There’s our word grace. We ask our two exegetical questions:
- Is the word grace here used in the narrower, technical sense, of spiritual strength? Since the immediate context speaks of “edification,” we can reasonably say yes.
- Does the context identify a practice, an “exercise,” that results in this spiritual strength? It does; the exercise is our words—our conversation.
In a sense this passage is backwards from the other two. It’s not speaking of something that makes us stronger; it’s speaking rather of something we do that makes others stronger. But since this is a reciprocal activity, based in relationship, it’s reasonable to conclude that the words that others speak to us will similarly strengthen us, since they’re “good for edification.”
So the third exercise machine is conversation with other believers that strengthens us to live biblically in an antibiblical world.
We have a word for that, one that we get from the Scripture itself:
Fellowship.
We talk about fellowship a lot in our churches. We even have a room named for it: the Fellowship Hall.
How do we know which room in the church is the Fellowship Hall?
It’s the one with a kitchen.
And as a body we’ll frequently adjourn to the Fellowship Hall, where we’ll all eat casseroles and talk about sports and politics and who’s dating whom.
And when it’s done, we’ll leave and say that we had such good “fellowship” today.
No, we didn’t.
I’m not suggesting that it’s wrong to talk about sports or politics, or even who’s dating whom—provided we’re not gossiping.
But that’s not fellowship. It’s just conversation.
Fellowship is talking to one another about our relationships with Christ, and our struggles, and our victories, and our experiences. It’s encouraging one another as we walk the path of discipleship together. It’s building spiritual muscle in others by spotting them when they’re bench pressing and by telling them that they can do 10 more reps.
And it’s not just talk. It’s taking action to make things better. It’s intervening on behalf of “widows and orphans in their distress” (Jam 1.27) and going to someone’s house when he’s depressed and mowing an elderly couple’s lawn and telling an inattentive adult son that his Mom needs his financial help.

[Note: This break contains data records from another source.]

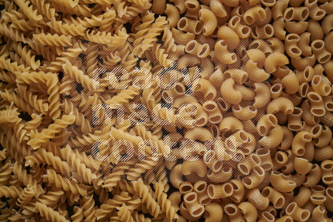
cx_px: 166
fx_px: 463
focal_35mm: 50
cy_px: 111
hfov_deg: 39.6
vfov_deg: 27.0
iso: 160
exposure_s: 1/100
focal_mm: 50
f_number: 8
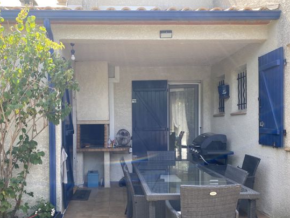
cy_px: 129
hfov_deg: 53.8
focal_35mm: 34
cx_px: 124
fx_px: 285
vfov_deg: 41.6
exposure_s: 1/451
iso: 32
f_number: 1.8
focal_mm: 4.25
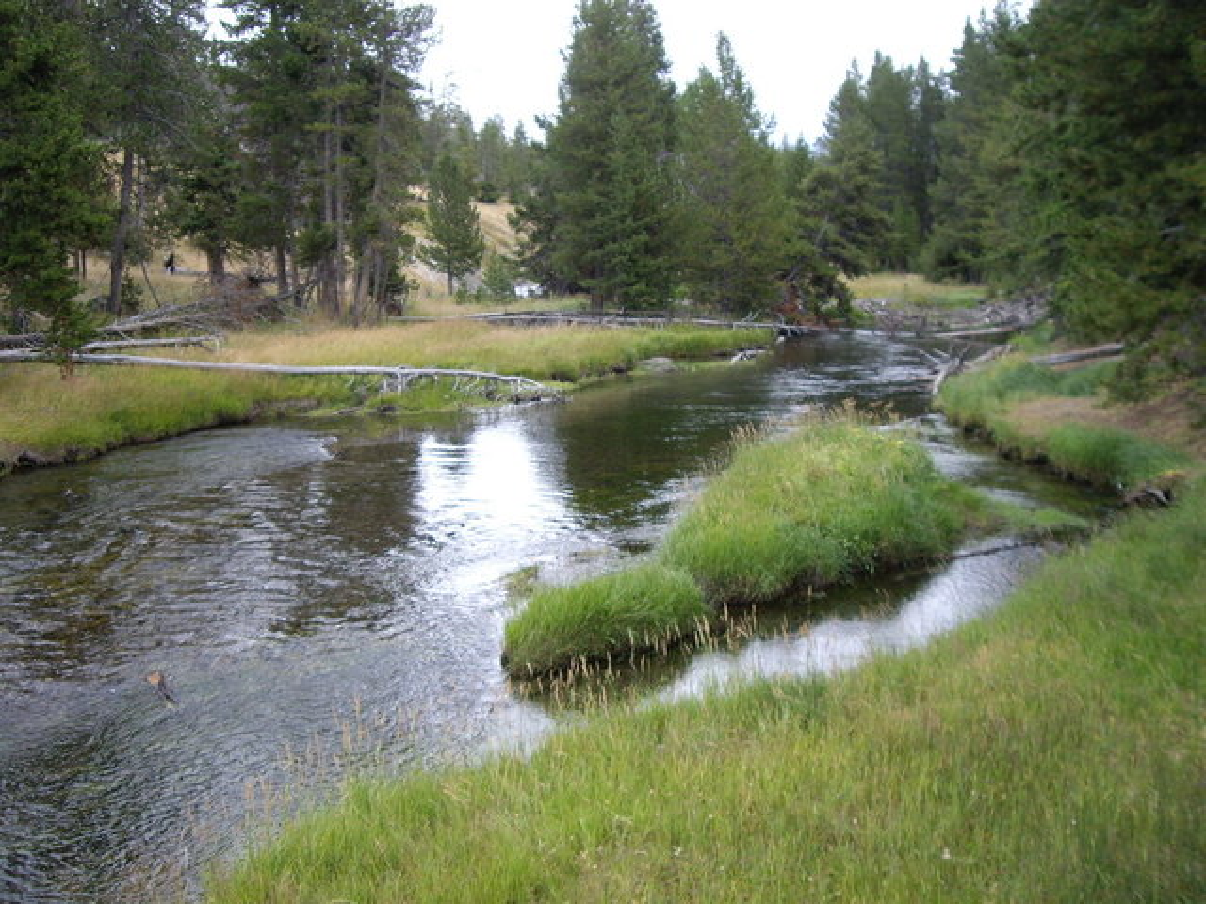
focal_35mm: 38
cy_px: 452
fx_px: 1324
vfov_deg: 37.7
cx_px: 603
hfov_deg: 49.0
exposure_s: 1/200
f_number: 2.7
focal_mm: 6.2
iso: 100
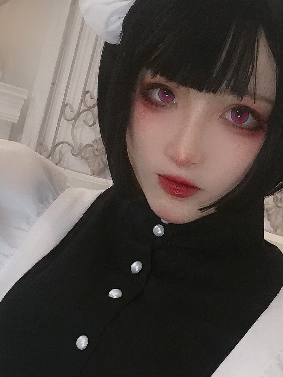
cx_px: 167
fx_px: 904
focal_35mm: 83
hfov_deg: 17.8
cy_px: 243
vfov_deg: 23.5
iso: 64
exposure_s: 1/33
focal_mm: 2.87
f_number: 2.2
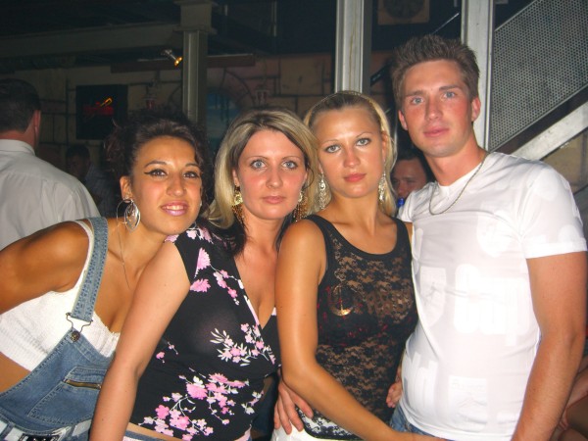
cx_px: 294
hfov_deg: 49.0
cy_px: 220
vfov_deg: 37.7
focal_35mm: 38
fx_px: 645
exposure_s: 1/60
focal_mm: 7.9
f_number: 2.8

We can work on the other exercise machines alone. Bible study and prayer can be corporate, of course, but we actually need to have a significant portion of our time on those machines by ourselves.
But fellowship is a team sport. That’s the whole point.
A further thought.
You can’t knowingly encourage a fellow believer in his struggle if you don’t know he’s struggling. The church needs to be a place where we know that we can share those struggles safely and where we know that those who hear will care and respond with encouraging words and with selfless actions.
The church ought to be a safe space.
And we ought to measure our words, directing them as carefully as if they were bullets, able to stop the attacker but able also to hurt the good guys if they’re sent out carelessly, without possibility of recall.
We ought to engage one another in the body with care, and thought, and intent, and purpose.
We ought to put weights on that machine, too.